WHAT IS REQUIRED
Write down nothing except how many lines in the entries contain "auch".

### DATA RECORDS ###

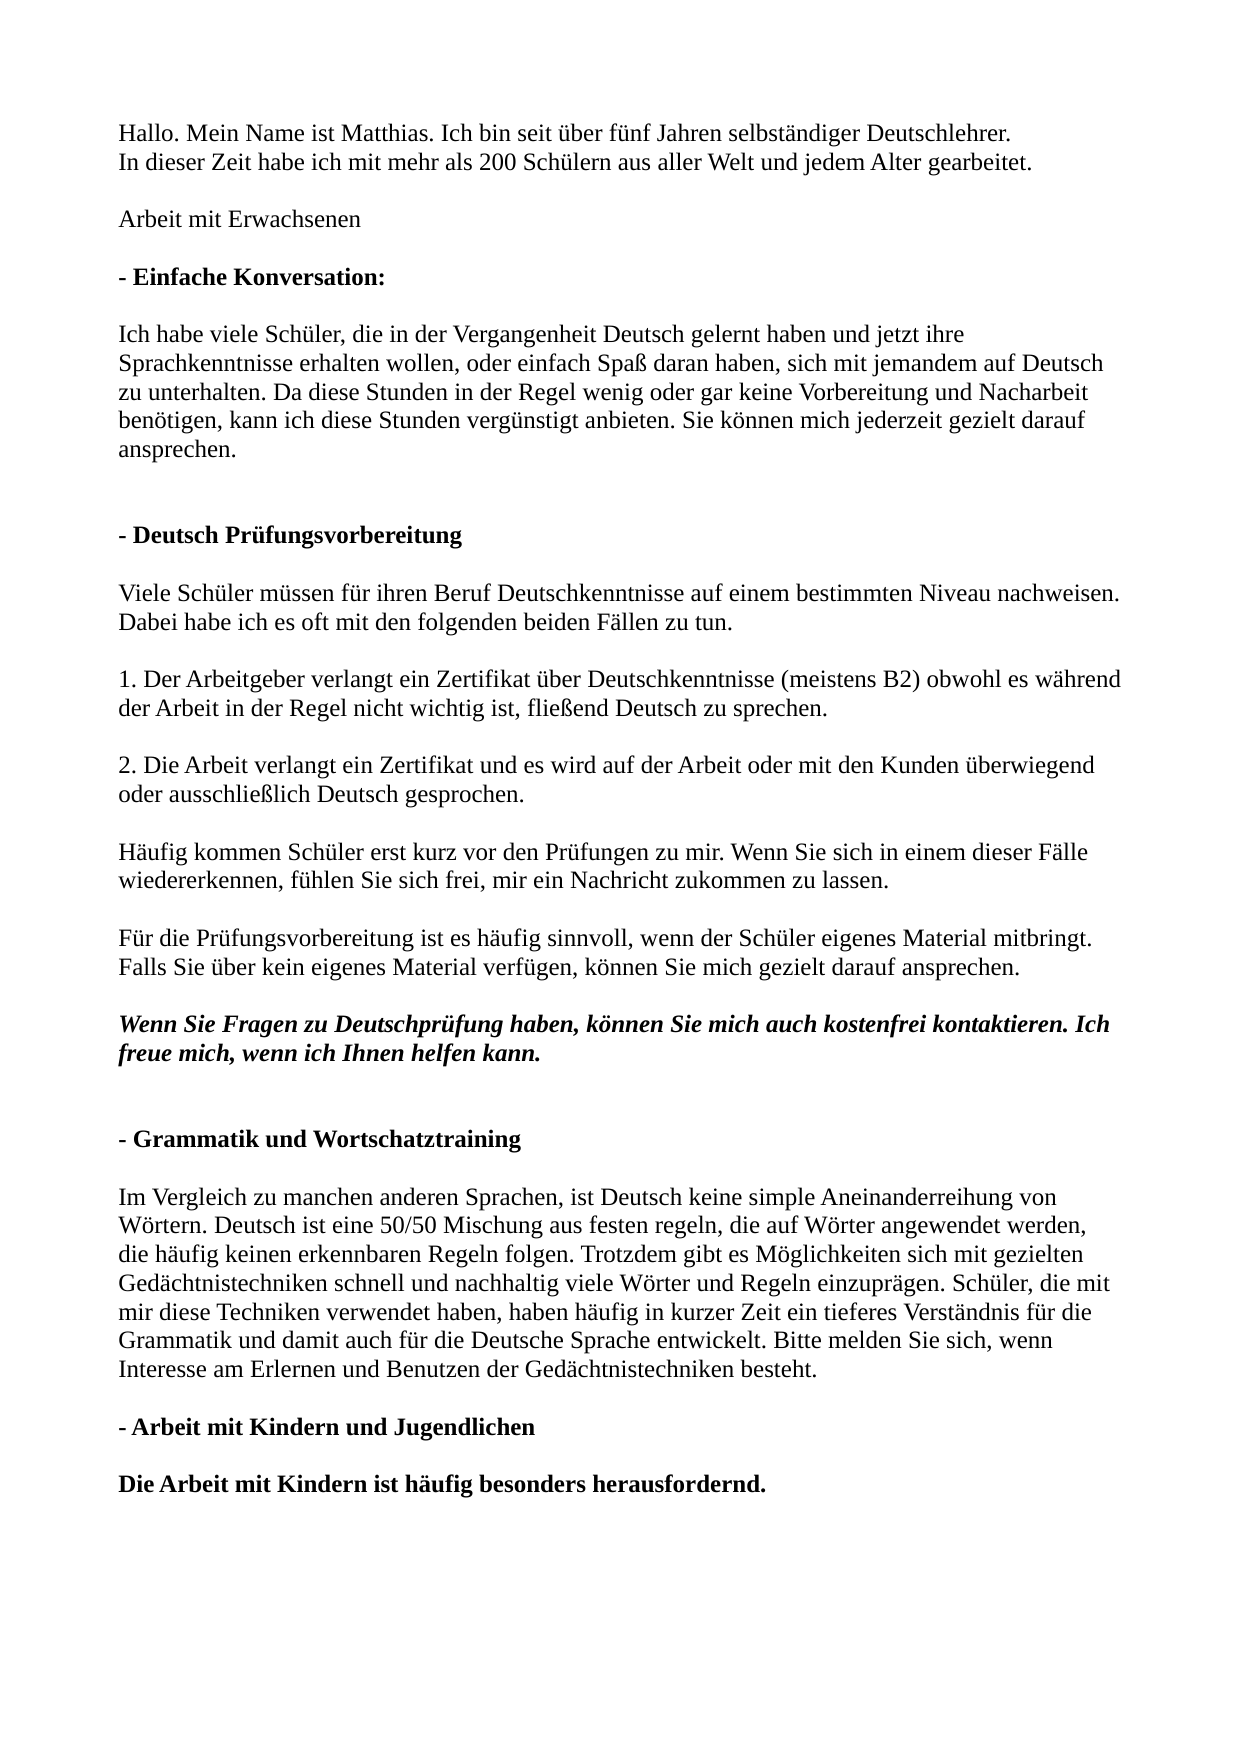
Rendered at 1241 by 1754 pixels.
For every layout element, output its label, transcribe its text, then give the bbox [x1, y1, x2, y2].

text In dieser Zeit habe ich mit mehr als 200 Schülern aus aller Welt und jedem Alter gearbeitet. [118, 147, 1122, 176]
text Hallo. Mein Name ist Matthias. Ich bin seit über fünf Jahren selbständiger Deutschlehrer. [118, 118, 1122, 147]
text - Deutsch Prüfungsvorbereitung [118, 521, 1122, 549]
text Wenn Sie Fragen zu Deutschprüfung haben, können Sie mich auch kostenfrei kontaktieren. Ich freue mich, wenn ich Ihnen helfen kann. [118, 1009, 1122, 1067]
text 1. Der Arbeitgeber verlangt ein Zertifikat über Deutschkenntnisse (meistens B2) obwohl es während der Arbeit in der Regel nicht wichtig ist, fließend Deutsch zu sprechen. [118, 664, 1122, 722]
text Häufig kommen Schüler erst kurz vor den Prüfungen zu mir. Wenn Sie sich in einem dieser Fälle wiedererkennen, fühlen Sie sich frei, mir ein Nachricht zukommen zu lassen. [118, 837, 1122, 894]
text - Einfache Konversation: [118, 262, 1122, 291]
text Ich habe viele Schüler, die in der Vergangenheit Deutsch gelernt haben und jetzt ihre Sprachkenntnisse erhalten wollen, oder einfach Spaß daran haben, sich mit jemandem auf Deutsch zu unterhalten. Da diese Stunden in der Regel wenig oder gar keine Vorbereitung und Nacharbeit benötigen, kann ich diese Stunden vergünstigt anbieten. Sie können mich jederzeit gezielt darauf ansprechen. [118, 319, 1122, 463]
text Arbeit mit Erwachsenen [118, 204, 1122, 233]
text 2. Die Arbeit verlangt ein Zertifikat und es wird auf der Arbeit oder mit den Kunden überwiegend oder ausschließlich Deutsch gesprochen. [118, 751, 1122, 808]
text - Grammatik und Wortschatztraining [118, 1124, 1122, 1153]
text Dabei habe ich es oft mit den folgenden beiden Fällen zu tun. [118, 607, 1122, 636]
text Falls Sie über kein eigenes Material verfügen, können Sie mich gezielt darauf ansprechen. [118, 952, 1122, 981]
text Viele Schüler müssen für ihren Beruf Deutschkenntnisse auf einem bestimmten Niveau nachweisen. [118, 578, 1122, 607]
text Die Arbeit mit Kindern ist häufig besonders herausfordernd. [118, 1469, 1122, 1498]
text Im Vergleich zu manchen anderen Sprachen, ist Deutsch keine simple Aneinanderreihung von Wörtern. Deutsch ist eine 50/50 Mischung aus festen regeln, die auf Wörter angewendet werden, die häufig keinen erkennbaren Regeln folgen. Trotzdem gibt es Möglichkeiten sich mit gezielten Gedächtnistechniken schnell und nachhaltig viele Wörter und Regeln einzuprägen. Schüler, die mit mir diese Techniken verwendet haben, haben häufig in kurzer Zeit ein tieferes Verständnis für die Grammatik und damit auch für die Deutsche Sprache entwickelt. Bitte melden Sie sich, wenn Interesse am Erlernen und Benutzen der Gedächtnistechniken besteht. [118, 1182, 1122, 1383]
text Für die Prüfungsvorbereitung ist es häufig sinnvoll, wenn der Schüler eigenes Material mitbringt. [118, 923, 1122, 952]
text - Arbeit mit Kindern und Jugendlichen [118, 1412, 1122, 1441]
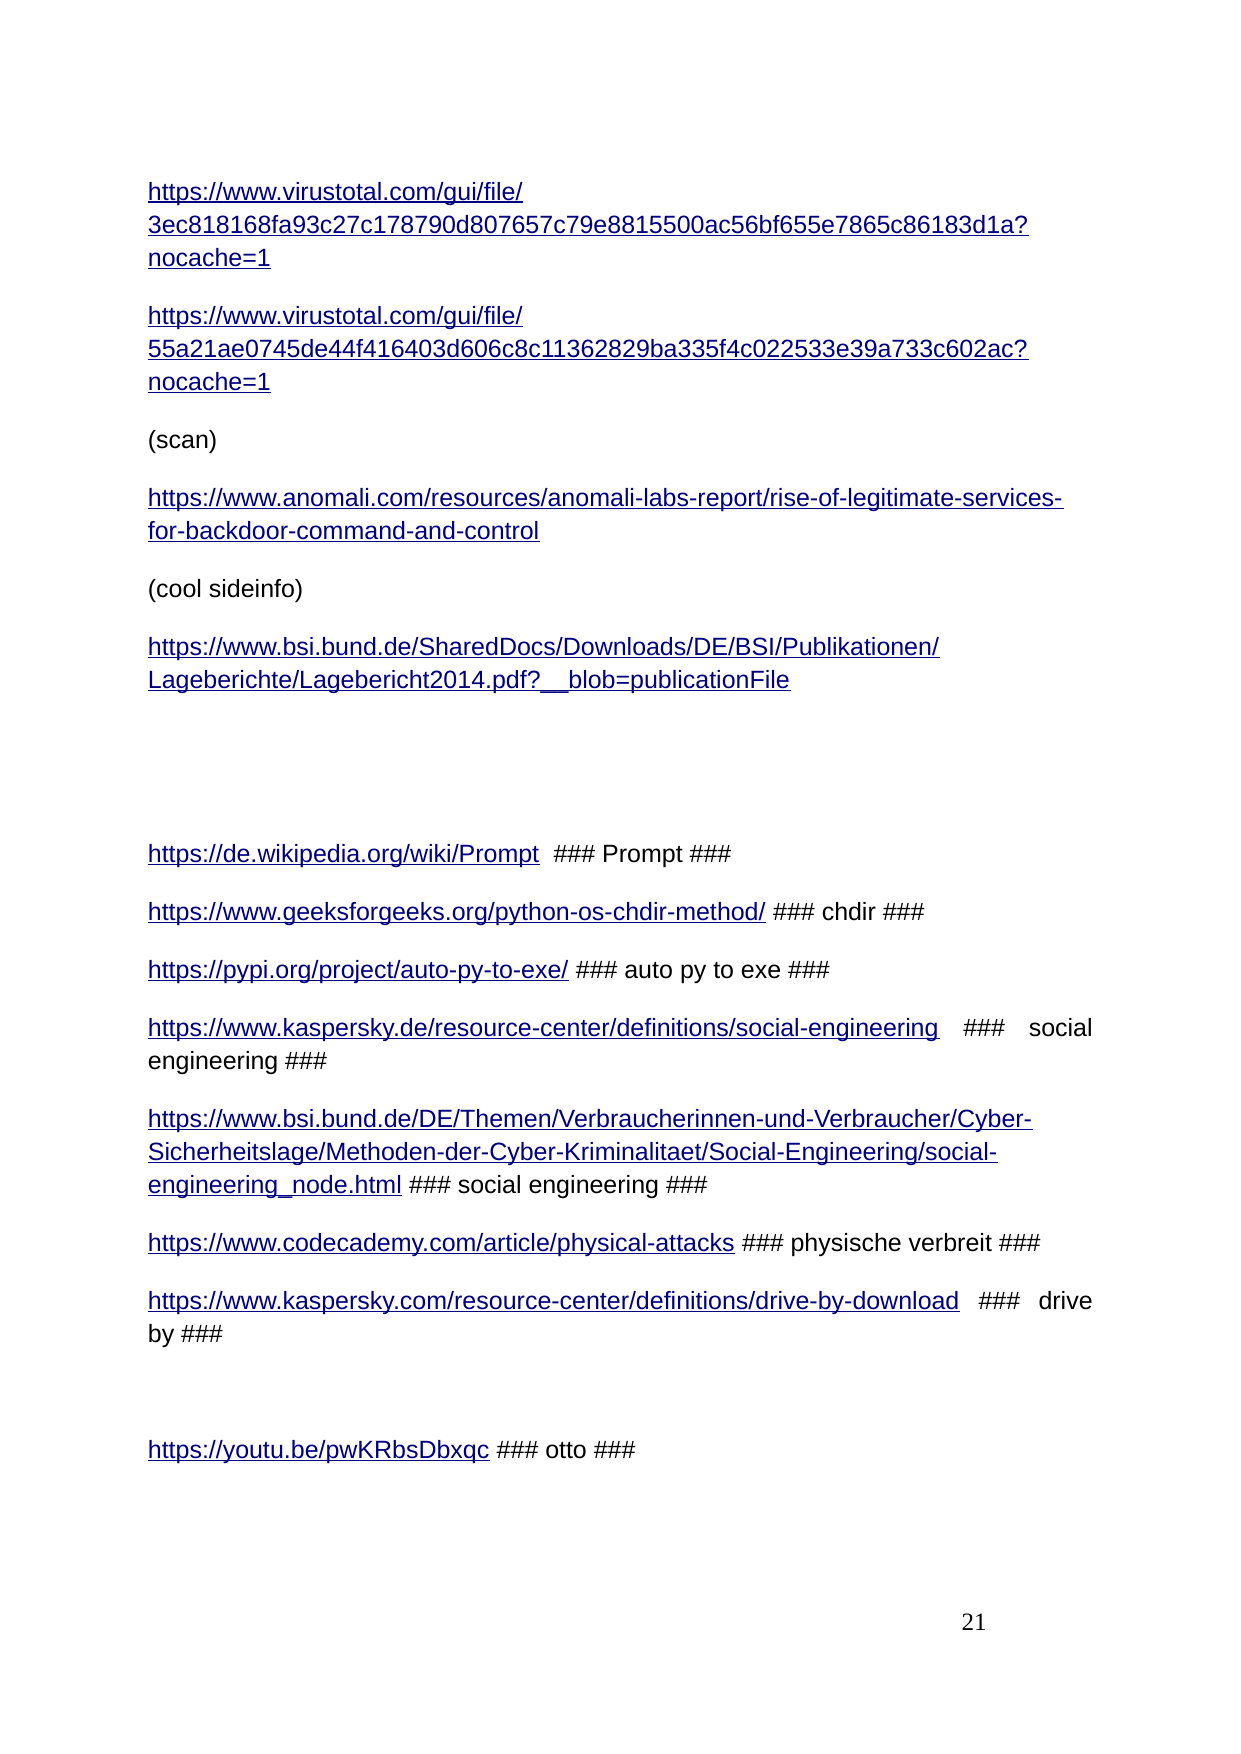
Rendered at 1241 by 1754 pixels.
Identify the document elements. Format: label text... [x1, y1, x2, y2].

###

RESPONSE AREA
2